Aquilon looked at the mantas. "I see," she said soberly. "They don't want to die, but if they do, the species goes on."
"Yes. The only safe procedure is live capture and deportation—and sterilization of the territory they occupied, no matter what the cost. Any person, any animal, any gust of wind could carry devastating spores. Everything that leaves the zones of exposure has to be decontaminated, and those who refuse to leave—"
"What about us? "
"We're isolated now. I suppose we'll be exiled to Nacre.
Perhaps they'll let us return once the mantas are landed there."
"To Earth?" Veg remarked sourly. "After they burned my lot? I'd rather stay on Nacre."
"I would, too," Aquilon agreed. "I didn't know how—close—Earth felt until I came back. I—" She looked at the mantas. "One of them is missing! What happened to it?"
"I'm afraid Subble killed it. That would have been what precipitated—this. They only burned the forest and cleaned out your room, but the mantas' island—"
They looked out the vision screen and watched the enormous cloud below. The station was orbiting at such a distance that they remained above the general area of the gulf, but even so the effect could be discerned.
"The spores were already in the air—" Aquilon murmured.
"Why would he do a thing like that?" Veg demanded. "He seemed like a pretty straight guy to me, considering."
"And me," Aquilon whispered.
"We may never know. He went to meet the six mantas on the island last night; that's all I know."
"And he didn't return..." she said, staring down.
Diam, reading the compressions and rarefactions of the ambient gases by which these omnivores communicated, understood, just as he had finally grasped the terminal signals of the stronger omnivore on the island. The Subble-creature had achieved dominant status by meeting Pent honorably and crushing him, but even as full communication was attained he was reeling from severe distortion of perception. Subble's intellect, once unmasked, had been monstrously powerful; had the ritual conflict been mental instead of physical, he could have mastered them all in concert. They had had to change off to assimilate it all, even though his mind had wandered erratically and finally lost contact entirely as he died. They had drawn from him all the information they could, and tried to give him what he had come for, but by the time they understood the situation it was too late for him.
Omnivore by Piers Anthony
Their presence on Earth was already forfeit. Pent's spores would not produce new mantas; the conditions were wrong, and there were no matching spores from others of their kind. But the risk of mutation did exist.
They had come to comprehend, not to destroy. Destruction was a characteristic of the omnivore, not the manta. This was a wilderness world without true order: the life forms were far more vigorous and tenacious than those they had known. But Subble had approached sentience, and his kind deserved its chance.

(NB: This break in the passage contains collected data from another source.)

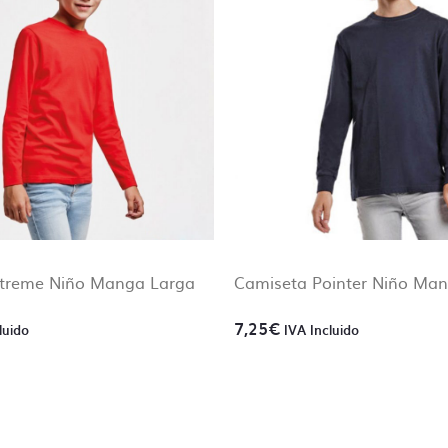
misetas Sin Límite siempre te atenderá un humano. En n
to hablarás con una centralita o un bot.
os que una comunicación directa es crucial para el desarr
estro día a día y que la producción sea lo más fluida y pre
e.
xtreme Niño Manga Larga
Camiseta Pointer Niño Ma
7,25
€
luido
IVA Incluido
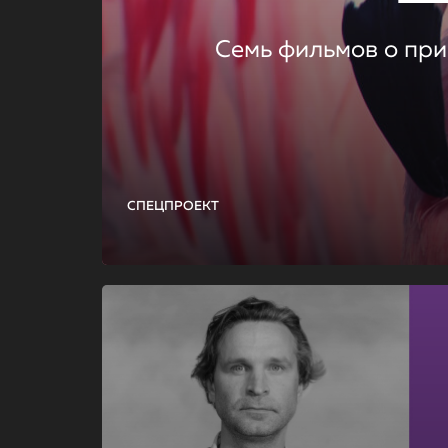
Семь фильмов о при
СПЕЦПРОЕКТ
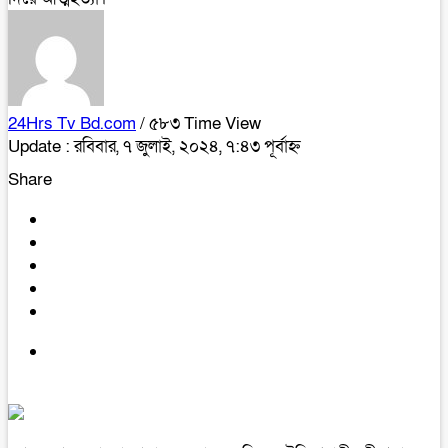
24Hrs Tv Bd.com
/ ৫৮৩ Time View
Update : রবিবার, ৭ জুলাই, ২০২৪, ৭:৪৩ পূর্বাহ্ন
Share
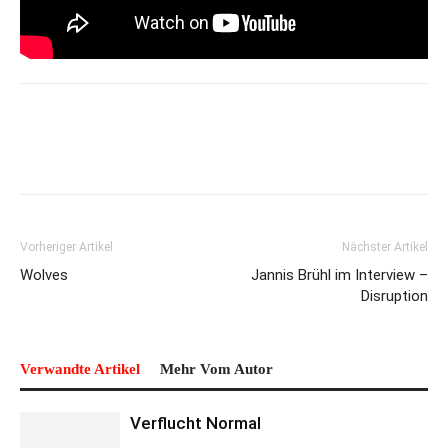
Vorheriger Artikel
Nächster Artikel
Wolves
Jannis Brühl im Interview –
Disruption
Verwandte Artikel
Mehr Vom Autor
Verflucht Normal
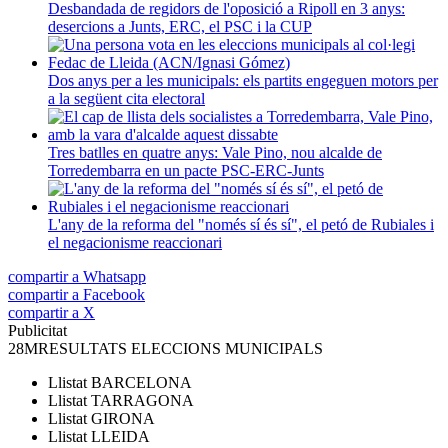
Desbandada de regidors de l'oposició a Ripoll en 3 anys:
desercions a Junts, ERC, el PSC i la CUP
Dos anys per a les municipals: els partits engeguen motors per
a la següent cita electoral
Tres batlles en quatre anys: Vale Pino, nou alcalde de
Torredembarra en un pacte PSC-ERC-Junts
L'any de la reforma del "només sí és sí", el petó de Rubiales i
el negacionisme reaccionari
compartir a Whatsapp
compartir a Facebook
compartir a X
Publicitat
28M
RESULTATS ELECCIONS MUNICIPALS
Llistat
BARCELONA
Llistat
TARRAGONA
Llistat
GIRONA
Llistat
LLEIDA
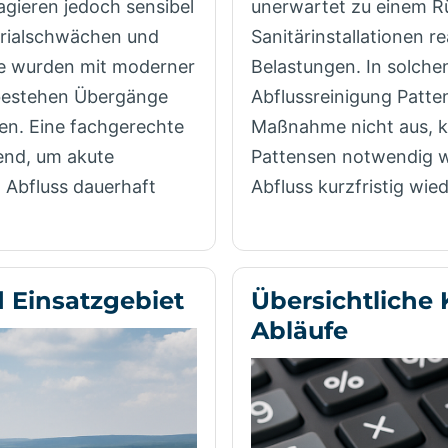
agieren jedoch sensibel
unerwartet zu einem R
erialschwächen und
Sanitärinstallationen r
he wurden mit moderner
Belastungen. In solchen
 bestehen Übergänge
Abflussreinigung Patten
en. Eine fachgerechte
Maßnahme nicht aus, ka
end, um akute
Pattensen notwendig 
 Abfluss dauerhaft
Abfluss kurzfristig wie
d Einsatzgebiet
Übersichtliche 
Abläufe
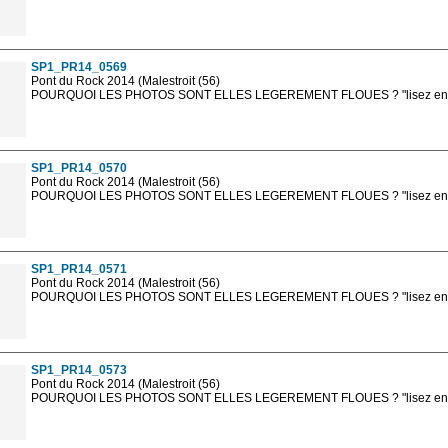
Les photos en ligne sont en basse résolution avec la mention photo prot
sont, bien entendu, livrées en haute résolution sans la mention photo protég
SP1_PR14_0569
Pont du Rock 2014 (Malestroit (56)
POURQUOI LES PHOTOS SONT ELLES LEGEREMENT FLOUES ? "lisez en sa
Les photos en ligne sont en basse résolution avec la mention photo prot
sont, bien entendu, livrées en haute résolution sans la mention photo protég
SP1_PR14_0570
Pont du Rock 2014 (Malestroit (56)
POURQUOI LES PHOTOS SONT ELLES LEGEREMENT FLOUES ? "lisez en sa
Les photos en ligne sont en basse résolution avec la mention photo prot
sont, bien entendu, livrées en haute résolution sans la mention photo protég
SP1_PR14_0571
Pont du Rock 2014 (Malestroit (56)
POURQUOI LES PHOTOS SONT ELLES LEGEREMENT FLOUES ? "lisez en sa
Les photos en ligne sont en basse résolution avec la mention photo prot
sont, bien entendu, livrées en haute résolution sans la mention photo protég
SP1_PR14_0573
Pont du Rock 2014 (Malestroit (56)
POURQUOI LES PHOTOS SONT ELLES LEGEREMENT FLOUES ? "lisez en sa
Les photos en ligne sont en basse résolution avec la mention photo prot
sont, bien entendu, livrées en haute résolution sans la mention photo protég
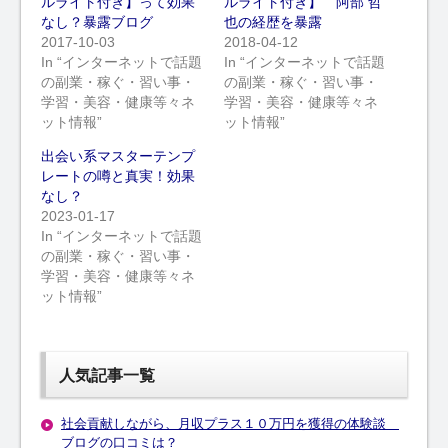
ルライト付き】って効果
ルライト付き】 阿部 哲
なし？暴露ブログ
也の経歴を暴露
2017-10-03
2018-04-12
In “インターネットで話題
In “インターネットで話題
の副業・稼ぐ・習い事・
の副業・稼ぐ・習い事・
学習・美容・健康等々ネ
学習・美容・健康等々ネ
ット情報”
ット情報”
出会い系マスターテンプ
レートの噂と真実！効果
なし？
2023-01-17
In “インターネットで話題
の副業・稼ぐ・習い事・
学習・美容・健康等々ネ
ット情報”
人気記事一覧
社会貢献しながら、月収プラス１０万円を獲得の体験談
ブログの口コミは？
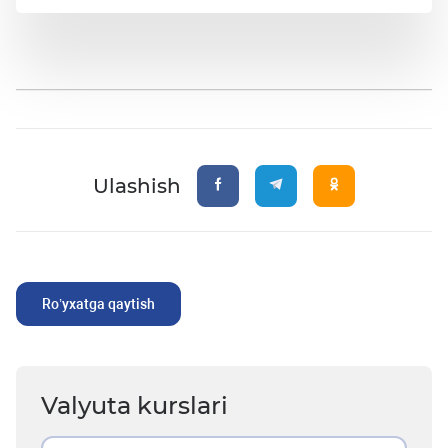
Ulashish
Ro’yxatga qaytish
Valyuta kurslari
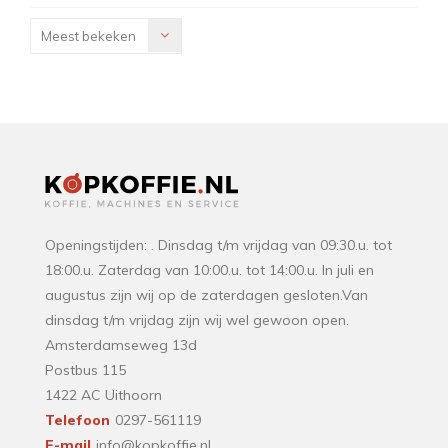
Meest bekeken
Openingstijden: . Dinsdag t/m vrijdag van 09:30.u. tot
18:00.u. Zaterdag van 10:00.u. tot 14:00.u. In juli en
augustus zijn wij op de zaterdagen gesloten.Van
dinsdag t/m vrijdag zijn wij wel gewoon open.
Amsterdamseweg 13d
Postbus 115
1422 AC Uithoorn
Telefoon
0297-561119
E-mail
info@kopkoffie.nl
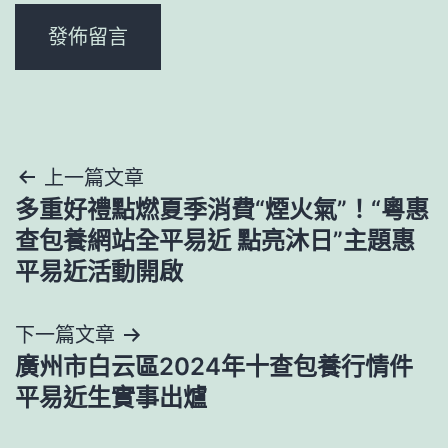
文
上一篇文章
多重好禮點燃夏季消費“煙火氣”！“粵惠
章
查包養網站全平易近 點亮沐日”主題惠
導
平易近活動開啟
覽
下一篇文章
廣州市白云區2024年十查包養行情件
平易近生實事出爐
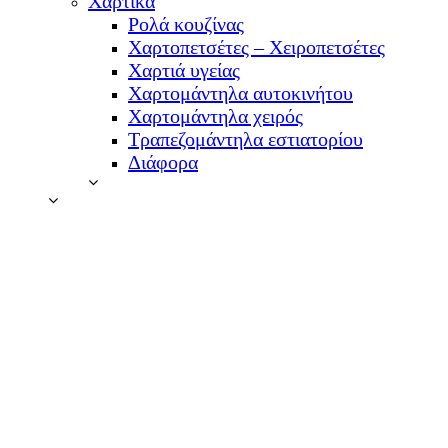
Χαρτικά
Ρολά κουζίνας
Χαρτοπετσέτες – Χειροπετσέτες
Χαρτιά υγείας
Χαρτομάντηλα αυτοκινήτου
Χαρτομάντηλα χειρός
Τραπεζομάντηλα εστιατορίου
Διάφορα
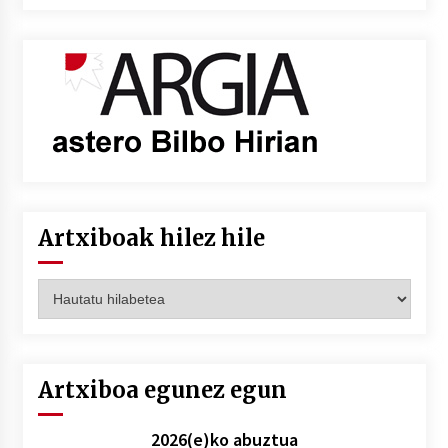
Artxiboak hilez hile
Artxiboak
hilez
hile
Artxiboa egunez egun
2026(e)ko abuztua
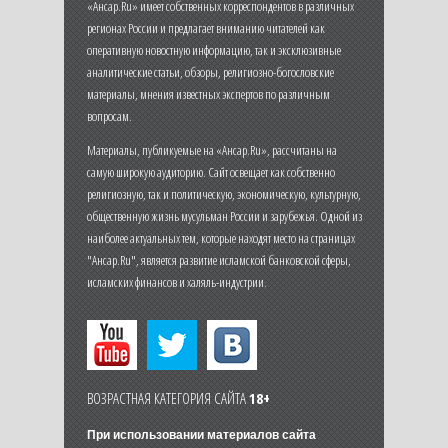
«Ансар.Ru» имеет собственных корреспондентов в различных
регионах России и предлагает вниманию читателей как
оперативную новостную информацию, так и эксклюзивные
аналитические статьи, обзоры, религиозно-богословские
материалы, мнения известных экспертов по различным
вопросам.
Материалы, публикуемые на «Ансар.Ru», рассчитаны на
самую широкую аудиторию. Сайт освещает как собственно
религиозную, так и политическую, экономическую, культурную,
общественную жизнь мусульман России и зарубежья. Одной из
наиболее актуальных тем, которые находят место на страницах
"Ансар.Ru", является развитие исламской банковской сферы,
исламских финансов и халяль-индустрии.
ВОЗРАСТНАЯ КАТЕГОРИЯ САЙТА
18+
При использовании материалов сайта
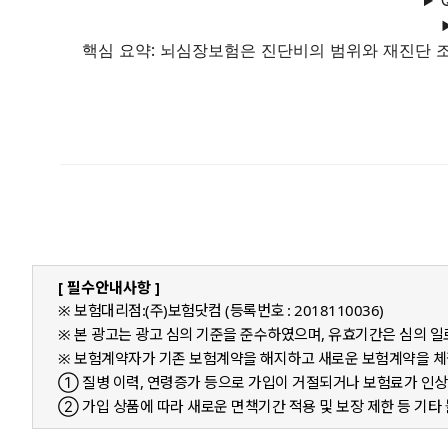
핵심 요약: 뇌심장보험은 진단비의 범위와 재진단 조
[ 필수안내사항 ]
※ 보험대리점:(주)보험닷컴 (등록번호 : 2018110036)
※ 본 광고는 광고 심의 기준을 준수하였으며, 유효기간은 심의 
※ 보험계약자가 기존 보험계약을 해지하고 새로운 보험계약을 
① 질병 이력, 연령증가 등으로 가입이 거절되거나 보험료가 인상
② 가입 상품에 따라 새로운 면책기간 적용 및 보장 제한 등 기타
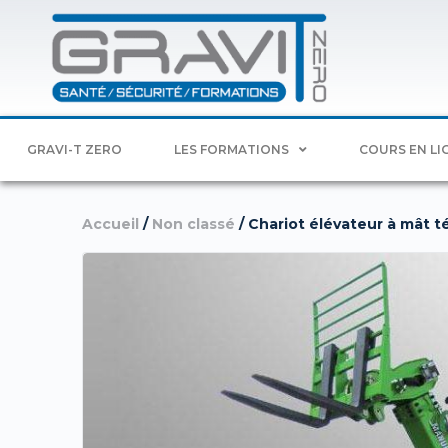
GRAVI-T ZERO
LES FORMATIONS
COURS EN LI
Accueil
/
Non classé
/ Chariot élévateur à mât 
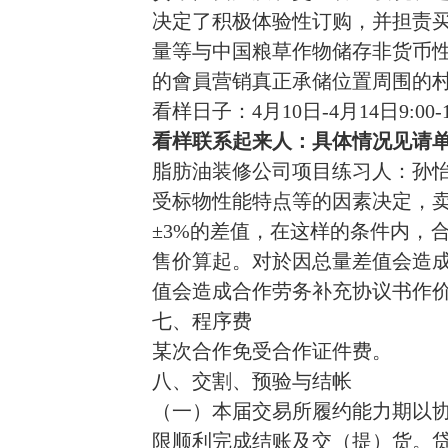
决定了积极体验性订购，并担责
量等与中国粮草作物储存非货币
的會員营销真正承储位置周围的
看样日子：
4月10日-4月14日9:00-1
看样联系起来人：
具体情况见请
脂肪油装修公司
项目
练习人：孙怡筱：
受标物性能特点等的因素决定，
±3%的差值，在这样的条件内，
售价算起。对於因总量差值会造
值会造成合作劳务补充协议书作
七、程序费
某次合作免受合作证件费。
八、交割、预验与结帐
（一）本届交易所履约能力期以
限顺利完成结账及交（提）货。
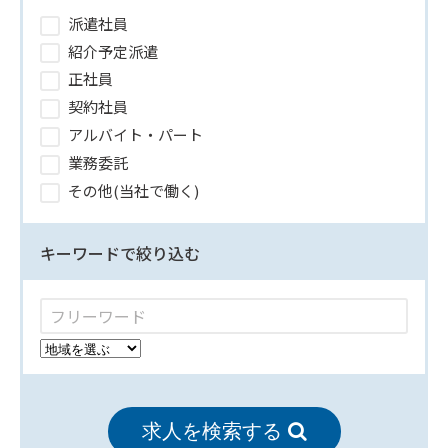
派遣社員
紹介予定派遣
正社員
契約社員
アルバイト・パート
業務委託
その他(当社で働く)
キーワードで絞り込む
求人を検索する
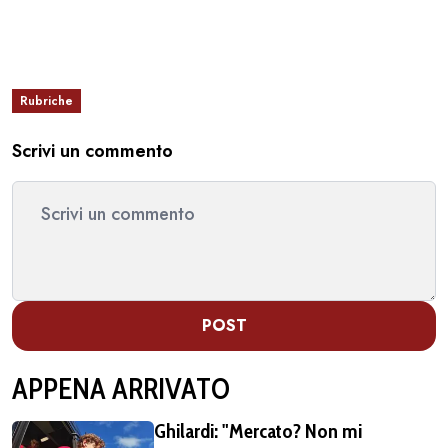
Rubriche
Scrivi un commento
POST
APPENA ARRIVATO
Ghilardi: "Mercato? Non mi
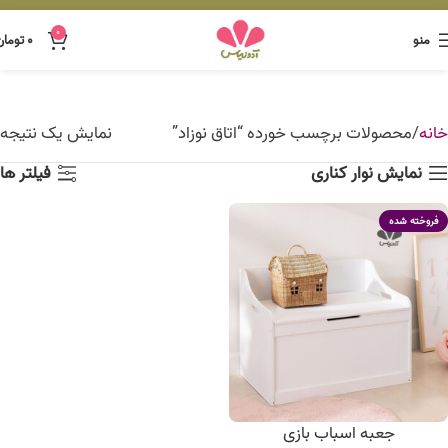
0
منو
۰
تومان
خانه
محصولات برچسب خورده “اتاق نوزاد”
نمایش یک نتیجه
نمایش نوار کناری
فیلتر ها
فروخته شده
جعبه اسباب بازی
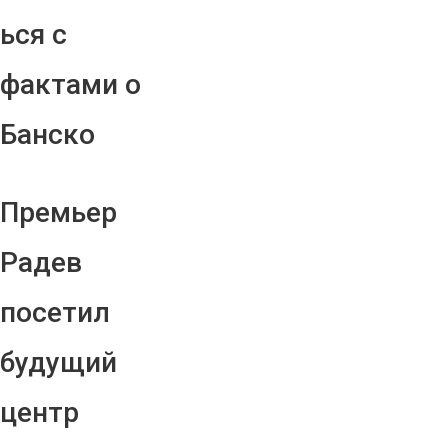
ься с
фактами о
Банско
Премьер
Радев
посетил
будущий
центр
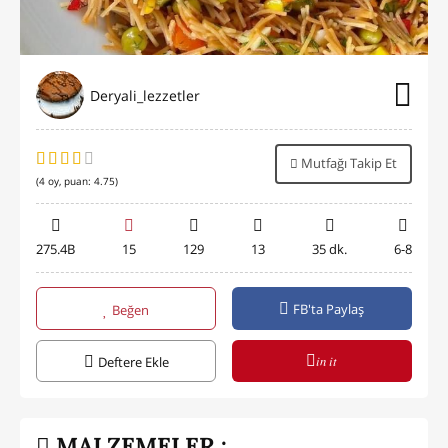
Deryali_lezzetler
Mutfağı Takip Et
(
4
oy, puan:
4.75
)
275.4B
15
129
13
35 dk.
6-8
FB'ta Paylaş
Beğen
in it
Deftere Ekle
MALZEMELER :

The omnivore was savage, but with certain redemptions. Diam had known what would happen when he activated Subble's equipment and made the coded report Subble would have made, had his overdrugged mind not destroyed itself. Diam had modified the report only to protect his brothers and the three original contactees, seeing that desire in the man's mind at the end. The omnivore had done his best, and it was proper that his victory and his sacrifice be honored.
The three lesser omnivores—whose minds, Diam now realized, were also far more powerful than his own, but almost entirely nullified by their physical and sensory limitations—these three had problems he could not comprehend. But it was better to give them the chance to work them out together, than to leave them at the mercy of the corporate omnivore. None of them would have survived that.
Yet his major thought was with Subble, who had expired the way he wanted to: with his mission.
Now Subble's incandescence blended with that of the periwinkles and sand dollars and fiddler crabs and Pent's incipient spores, and it was fitting.